- **Exercises to complete**:
(1) Please list the usernames of everyone who posts in the skimmer pump thread below.
(2) In the skimmer pump thread, what make and model is the skimmer that stopped restarting?
(3) Carry the skimmer pump thread forward from the point where it stops.

- **Supplied passage**:

# Skimmer Pump Issue... help?



## twobytwo (Oct 25, 2014)

Sooooo... my skimmer has been great for a year, but has slowly been acting funny. It's a CADLights TIA 1220. When feeding, I shut down my return pump. I also shut down the skimmer so it doesn't overflow.

Roughly a week ago, the pump wasn't turning back on. I use my apex to switch devices, and after turning on the return pump, and then the skimmer... the skimmer would just sit there. The first few times this happened, I just unplugged it from the power bar, plugged it back in, and it would work. 2 nights ago, it wouldn't restart at all. Tried other outlets, it wouldn't start up. Tested the skimmer outlet with a lamp and it worked.

I pulled the skimmer out, took it apart (then back together) and put it back in. Nothing. I took it apart again and put the pump in a solution of RODI and about 10% vinegar. The shaft and impeller inside look fine. After about 20 minutes I assembled the pump and decided to plug it in... IT WORKED! so I put the skimmer back together and put it in my sump. Wont start.

To make an (even longer) story short, the pump works when it is out of water. If I start it while in water, it wont work. If I hold the empty skimmer above the water of my sump, I can turn it on and drop it into the water and it works.

I'm going in circles trying to figure this out. I think my return pump has some sort of "out of water safety" mechanism, so I don't know if this is similar. the pump looks like an oversized MaxiJet @750gph.

So:
-Does anyone know what's wrong and how to fix it?
-If it can't be fixed, anyone know where I can get a replacement (this skimmer is discontinued, btw)
- Does anyone have a spare skimmer or pump that I might be able to use?


----------



## CoralConnoisseur (Mar 5, 2014)

I have a similar issue with my vertex omega 150 skimmers, though not to the extent of your problem. When I turn either of the skimmers off (apex or disconnecting power), it seems like they suck in a tiny bubble of air. Than when I turn them back on, nothing...

I simply need to reach in the water, unscrew the volute? (I think that's what it's called) a very small air bubble sometimes comes out, sometimes nothing, but skimmer comes right back on again. With the volute not attached the skimmer pump is not pulling air, so it's a race to get it back on before the skimmer overflows.

I know my solution doesn't help you for auto restarting with your apex, I hope you find a solution because I would also love to turn my return and skimmer off for feeding, just can't risk the skimmer not coming back on. Also unsure if it hurts the pumps to be receiving power and not actually doing anything with it.


----------



## skim (Apr 21, 2014)

Hate to say it but you guy's may need a new impeller, but first thing to try is take the the pump and pull it apart and give it a good Vinegar bath clean any deposits off and try pumps again. I don't me like 15 min. let it sit for a couple of hours.

Skim


----------



## fury165 (Aug 21, 2010)

Have you tried clearing the valute of calcium buildup and crud?



CoralConnoisseur said:


> I have a similar issue with my vertex omega 150 skimmers, though not to the extent of your problem. When I turn either of the skimmers off (apex or disconnecting power), it seems like they suck in a tiny bubble of air. Than when I turn them back on, nothing...

Stored dataset items
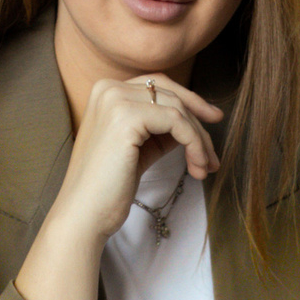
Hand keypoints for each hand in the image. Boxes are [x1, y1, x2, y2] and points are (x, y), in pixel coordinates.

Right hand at [17, 75, 222, 299]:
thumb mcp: (139, 148)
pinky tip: (197, 166)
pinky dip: (195, 144)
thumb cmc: (109, 188)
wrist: (84, 214)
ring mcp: (116, 100)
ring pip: (178, 109)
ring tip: (206, 168)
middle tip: (215, 153)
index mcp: (107, 91)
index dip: (189, 101)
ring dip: (200, 140)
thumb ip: (160, 130)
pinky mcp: (127, 118)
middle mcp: (109, 88)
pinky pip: (177, 123)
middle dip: (199, 123)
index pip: (158, 85)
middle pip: (171, 94)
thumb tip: (195, 123)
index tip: (212, 121)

- **Answers to the exercises**:
(1) twobytwo, CoralConnoisseur, skim, fury165

(2) A CADLights TIA 1220.

(3)
> 
> I simply need to reach in the water, unscrew the volute? (I think that's what it's called) a very small air bubble sometimes comes out, sometimes nothing, but skimmer comes right back on again. With the volute not attached the skimmer pump is not pulling air, so it's a race to get it back on before the skimmer overflows.
> 
> I know my solution doesn't help you for auto restarting with your apex, I hope you find a solution because I would also love to turn my return and skimmer off for feeding, just can't risk the skimmer not coming back on. Also unsure if it hurts the pumps to be receiving power and not actually doing anything with it.


----------



## altcharacter (Jan 10, 2011)

What Roger said! Give it a good vinegar bath for a few hours then scrub the hell out of it to make sure it's nice and clean all over.

I need to do this with mine soon as well.

When you do this though you'll be essentially putting in a new skimmer and will have a break-in period again so just make sure you either overskim or underskim and keep an eye on it.


----------



## twobytwo (Oct 25, 2014)

Skimmer is still acting funny. sometimes it starts, sometimes it doesn't until I pull it out of the sump and empty all the water out, start it up and then drop it into water.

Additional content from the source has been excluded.